*** Records provided Section Begins ***

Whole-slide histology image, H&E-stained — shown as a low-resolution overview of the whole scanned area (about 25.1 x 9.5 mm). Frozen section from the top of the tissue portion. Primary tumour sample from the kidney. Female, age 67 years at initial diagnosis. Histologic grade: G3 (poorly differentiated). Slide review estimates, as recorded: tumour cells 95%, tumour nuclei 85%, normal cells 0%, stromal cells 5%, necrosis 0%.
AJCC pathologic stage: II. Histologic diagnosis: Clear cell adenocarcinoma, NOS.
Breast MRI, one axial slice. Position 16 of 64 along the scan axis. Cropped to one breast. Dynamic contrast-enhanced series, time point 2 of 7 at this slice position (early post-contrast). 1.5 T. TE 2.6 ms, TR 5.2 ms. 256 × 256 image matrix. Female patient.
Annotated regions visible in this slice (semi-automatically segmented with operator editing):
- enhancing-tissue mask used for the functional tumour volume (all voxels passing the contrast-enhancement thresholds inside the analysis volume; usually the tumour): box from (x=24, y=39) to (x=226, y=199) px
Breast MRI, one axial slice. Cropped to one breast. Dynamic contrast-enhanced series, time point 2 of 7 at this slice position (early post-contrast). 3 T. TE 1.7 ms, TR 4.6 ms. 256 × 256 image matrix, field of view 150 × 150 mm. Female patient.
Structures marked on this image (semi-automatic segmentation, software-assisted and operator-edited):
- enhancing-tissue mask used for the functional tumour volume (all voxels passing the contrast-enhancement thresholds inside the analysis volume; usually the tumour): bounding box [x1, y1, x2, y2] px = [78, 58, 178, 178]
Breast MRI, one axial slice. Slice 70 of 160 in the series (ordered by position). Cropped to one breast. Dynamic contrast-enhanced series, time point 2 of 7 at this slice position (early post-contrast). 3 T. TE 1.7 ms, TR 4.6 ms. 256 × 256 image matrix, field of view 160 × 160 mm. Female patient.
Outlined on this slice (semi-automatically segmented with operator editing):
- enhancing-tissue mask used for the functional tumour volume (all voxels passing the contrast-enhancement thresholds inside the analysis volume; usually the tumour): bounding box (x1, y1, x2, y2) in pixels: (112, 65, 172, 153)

*** Records provided Section Ends ***

- **Activity**
Return the opening line of the data and every line after it through the line containing "(x=226, y=199) px", please, exactly as written and with nothing added.

- **Solution for this exercise**
Whole-slide histology image, H&E-stained — shown as a low-resolution overview of the whole scanned area (about 25.1 x 9.5 mm). Frozen section from the top of the tissue portion. Primary tumour sample from the kidney. Female, age 67 years at initial diagnosis. Histologic grade: G3 (poorly differentiated). Slide review estimates, as recorded: tumour cells 95%, tumour nuclei 85%, normal cells 0%, stromal cells 5%, necrosis 0%.
AJCC pathologic stage: II. Histologic diagnosis: Clear cell adenocarcinoma, NOS.
Breast MRI, one axial slice. Position 16 of 64 along the scan axis. Cropped to one breast. Dynamic contrast-enhanced series, time point 2 of 7 at this slice position (early post-contrast). 1.5 T. TE 2.6 ms, TR 5.2 ms. 256 × 256 image matrix. Female patient.
Annotated regions visible in this slice (semi-automatically segmented with operator editing):
- enhancing-tissue mask used for the functional tumour volume (all voxels passing the contrast-enhancement thresholds inside the analysis volume; usually the tumour): box from (x=24, y=39) to (x=226, y=199) px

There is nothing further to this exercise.